Treasury yields jumped to their highest levels on the year as inflationary pressures are proving their lasting presence. You see it in prices everywhere. This makes for a tough call for the Fed, who is likely to pause on its rate hike at its meeting next week but will almost certainly keep these elevated rates higher for longer. The Market is assigning a 99% probability of just that. Higher yields put a big dent in stocks in August. It didn’t seem to bother them much earlier in the week. Then Friday came. Yields jumped and stocks fell.

Pessimism is building again. Just 34% of Institutional Investors surveyed considered themselves bullish this week. It was 42% last week. That is generally viewed as a contrarian bullish sign. Perhaps that helps explain the rally earlier in the week. Of course, the week ended with red. The high on the year was 51% Bulls. That occurred the last week of July. That’s also where the Market topped. The correction began. You see how that works. Greed leads to Market tops.
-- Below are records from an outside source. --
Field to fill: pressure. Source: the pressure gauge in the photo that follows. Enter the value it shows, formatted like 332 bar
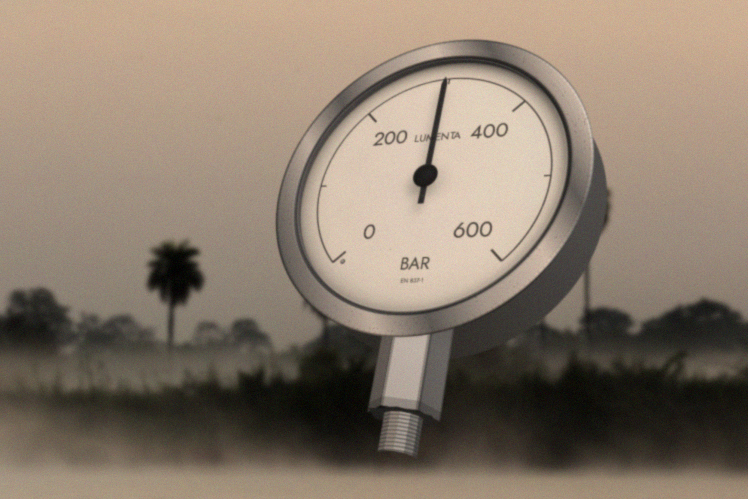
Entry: 300 bar
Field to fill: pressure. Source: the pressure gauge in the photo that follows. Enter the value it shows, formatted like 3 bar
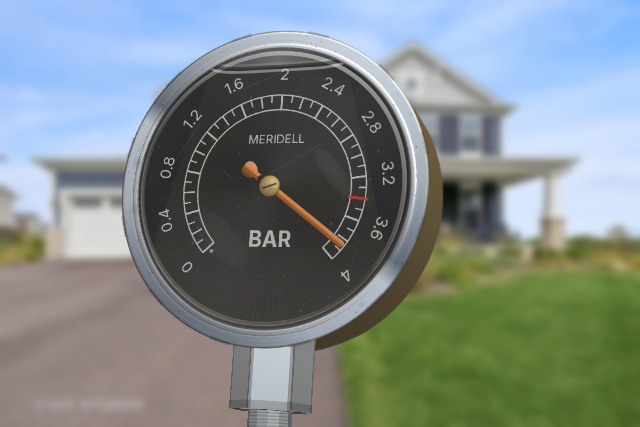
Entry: 3.85 bar
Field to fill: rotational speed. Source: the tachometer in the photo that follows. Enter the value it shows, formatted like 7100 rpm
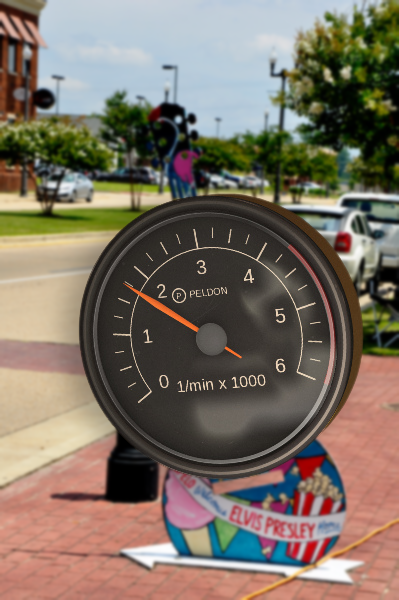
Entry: 1750 rpm
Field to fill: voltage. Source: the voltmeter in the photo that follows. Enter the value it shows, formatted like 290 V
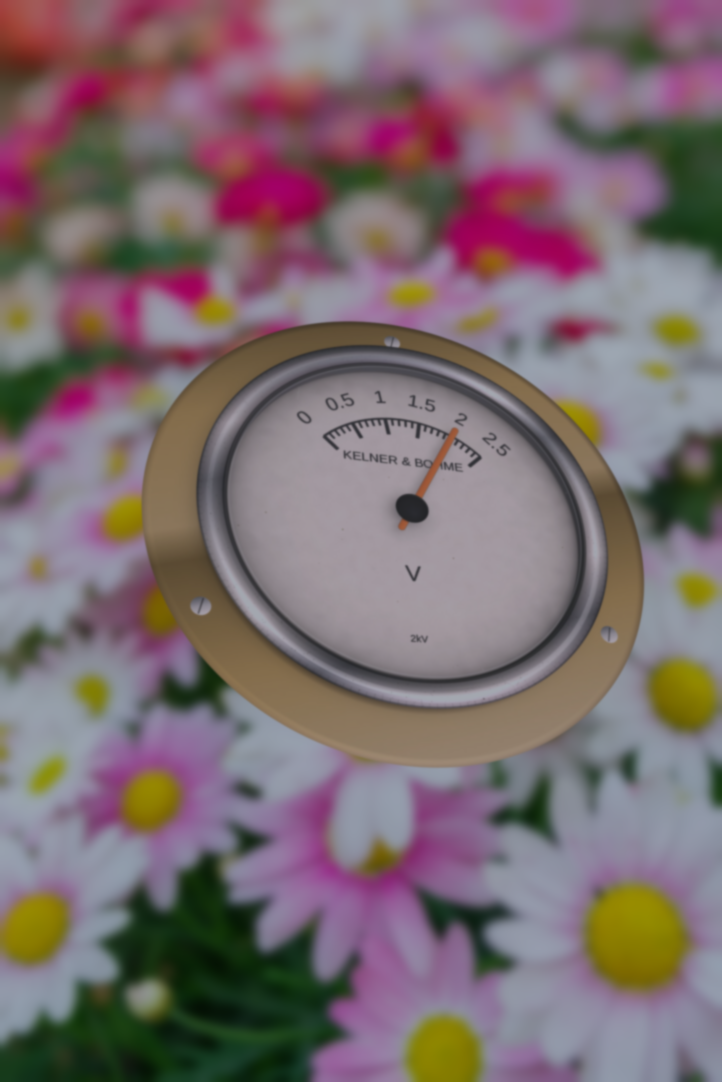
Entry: 2 V
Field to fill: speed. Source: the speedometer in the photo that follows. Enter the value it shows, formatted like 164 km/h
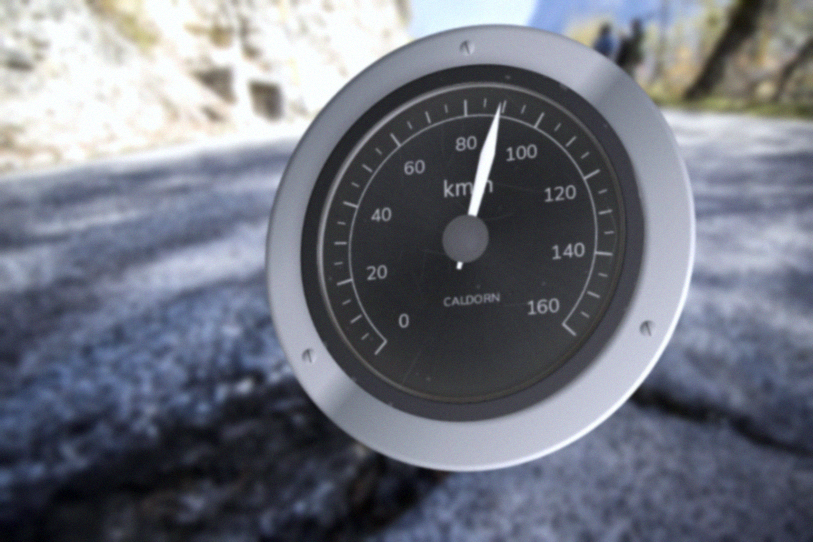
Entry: 90 km/h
Despite the corrective price action, volatility is actually shrinking. The VIX (Volatility Index) was down to 12 this week. That’s the lowest in years. It shows a great deal of complacency. But it happened while options traders were aggressively buying puts. Traders buy puts when they’re worried about potential declines ahead. 

The ratio of “puts” to “calls” traded this week was nearing an extreme. Usually, spikes in the put/call ratio take place with heightened volatility. That’s not happening. Historically, volatility is a reflection of financial conditions. Financial conditions have tightened significantly at the hands of the Fed. The fact that volatility is contracting in a tightening cycle would historically seem preposterous, but that’s exactly what’s happening today. It’s a real headscratcher, but the Market is designed to outthink and outsmart all. It’s a master at that.

The economic data that keeps rolling in shows America is chugging along at a faster pace than people thought and still think. Low unemployment and heavy spending will prop the US Economy up until that trend stops. There are signs of such things developing. But it’s not firmly in the data yet. The Market is sniffing that out. Options expiration Friday definitely played a role in this week’s price action. Friday’s session was what’s known as “triple witching” day. That’s when single-stock equity options, equity index options, and US stock index futures for the month and the quarter, all expire on the same day. $2 Trillion of S&P index options expired Friday. That always brings heavy volume and tends to drive choppy price action. 

Then there’s this: 10 of the past 11 September option expiration days saw the S&P 500 close in the red. Make that 11 out of 12. You already know about August and September being corrective months. It seems to be playing out again.

Have a nice weekend. We’ll be back, dark and early on Monday.